Sosyal koşullanmalarımız, duygusal kalplerimizin maskesini düşürmek ve ifade etmek üzerine bir korku duygusu uyandırdı. Pek çok erkek kadınsı olarak adlandırılmaktan korkar ve duygu genellikle kadın "zayıflığı" olarak hedef alınır. İnsanın duygusal enerjileri, bilinçli zihinlerimizinkine benzer bir kontrol ve sınırlama sürecine maruz kaldı. Ve bunun sonucu aynı oldu: insan potansiyelimizin az gelişmiş hali. Sonuçta, kendi duygusal benliklerini tam olarak kontrol eden ve ifade eden insan kitlesini kontrol etmeye (pardon, yönetmeye) çalıştığınızı hayal edin. Korku, jöle topları gibi sırtımızdan yuvarlanır.

© 2012, Kingsley L. Dennis. Tüm hakları Saklıdır.
İç Gelenekler, Inc izniyle yayınlanmıştır.
www.innertraditions.com

Madde Kaynak:

Aklınız İçin Mücadele: Bilinçli Evrim ve Kingsley L. Dennis'in Düşüncemizi Kontrol Etme Savaşı.
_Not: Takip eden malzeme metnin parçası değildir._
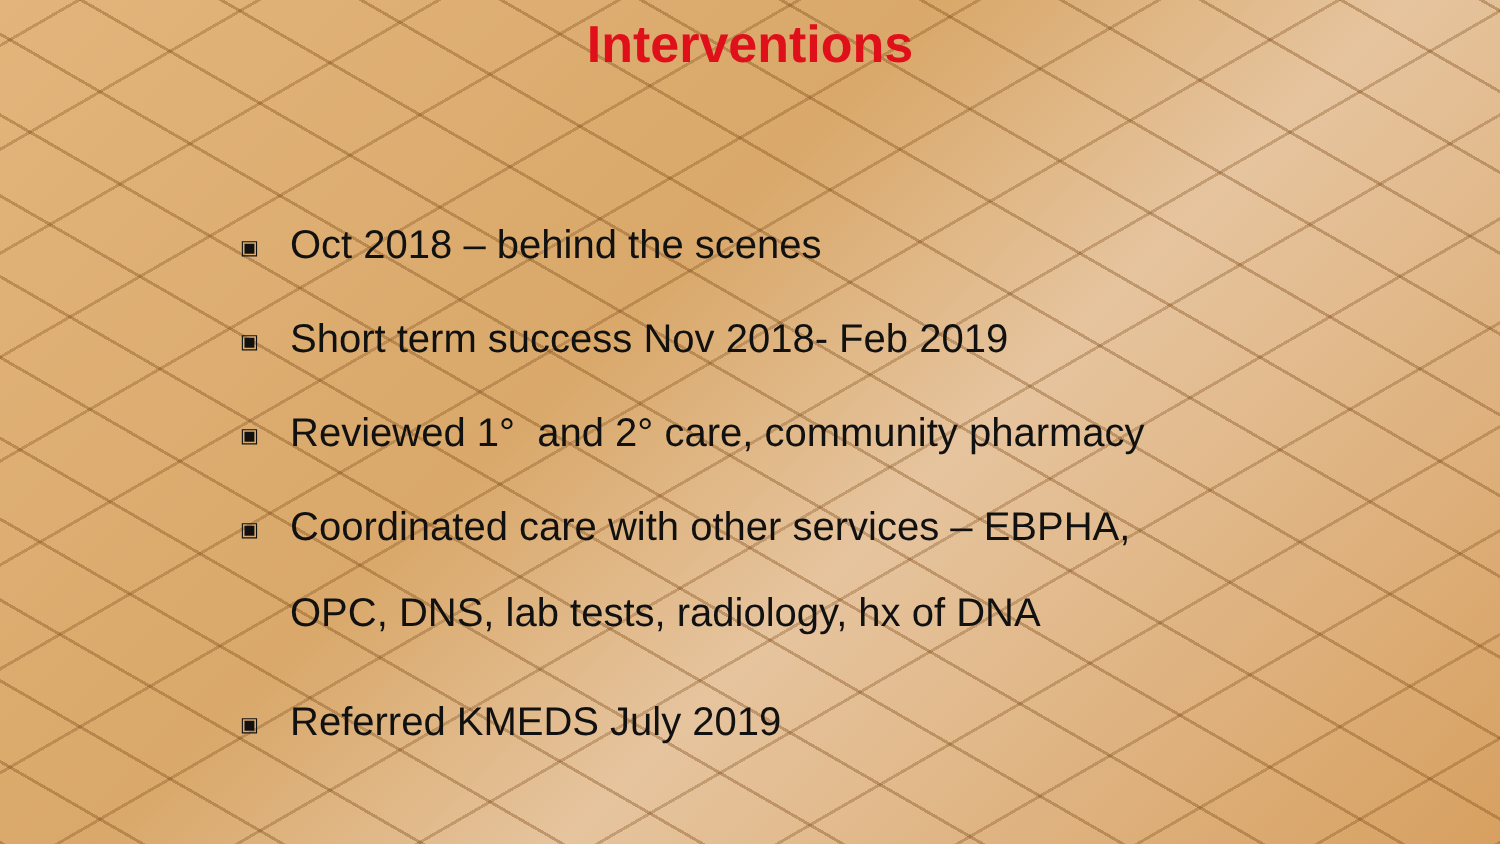Interventions
▣ Oct 2018 – behind the scenes
▣ Short term success Nov 2018- Feb 2019
▣ Reviewed 1° and 2° care, community pharmacy
▣ Coordinated care with other services – EBPHA,
OPC, DNS, lab tests, radiology, hx of DNA
▣ Referred KMEDS July 2019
Aklınız İçin Mücadele: Bilinçli Evrim ve Nasıl Düşüncemizi Kontrol Etme Savaşı
Kingsley L. Dennis tarafından.

Daha fazla bilgi ve / veya bu kitabı Amazon'da sipariş etmek için buraya tıklayın.

Yazar Hakkında

Kingsley L. Dennis, kitabın yazarı: Aklınız İçin Mücadele - Bilinçli Evrim ve Düşüncemizi Kontrol Etme SavaşıKingsley L. Dennis, PhD, bir sosyolog, araştırmacı ve yazardır. Zirve sonrası petrol toplumlarını ve mobiliteyi inceleyen 'After the Car''ın (Polity, 2009) ortak yazarıdır. Aynı zamanda 'Zihniniz İçin Mücadele: Bilinçli Evrim ve Nasıl Düşündüğümüzü Kontrol Etmek İçin Savaş' (2012) adlı kitabın yazarıdır. Kingsley aynı zamanda Worldshift Movement'ın ortak başlatıcısı ve WorldShift International'ın kurucularından biridir. Karmaşıklık teorisi, sosyal teknolojiler, yeni medya iletişimi ve bilinçli evrim üzerine çok sayıda makalenin yazarıdır. Blogunu şu adreste ziyaret edin: betweenbothworlds.blogspot.com/ Kişisel web sitesinde bağlantı kurabilir: www.kingsleydennis.com.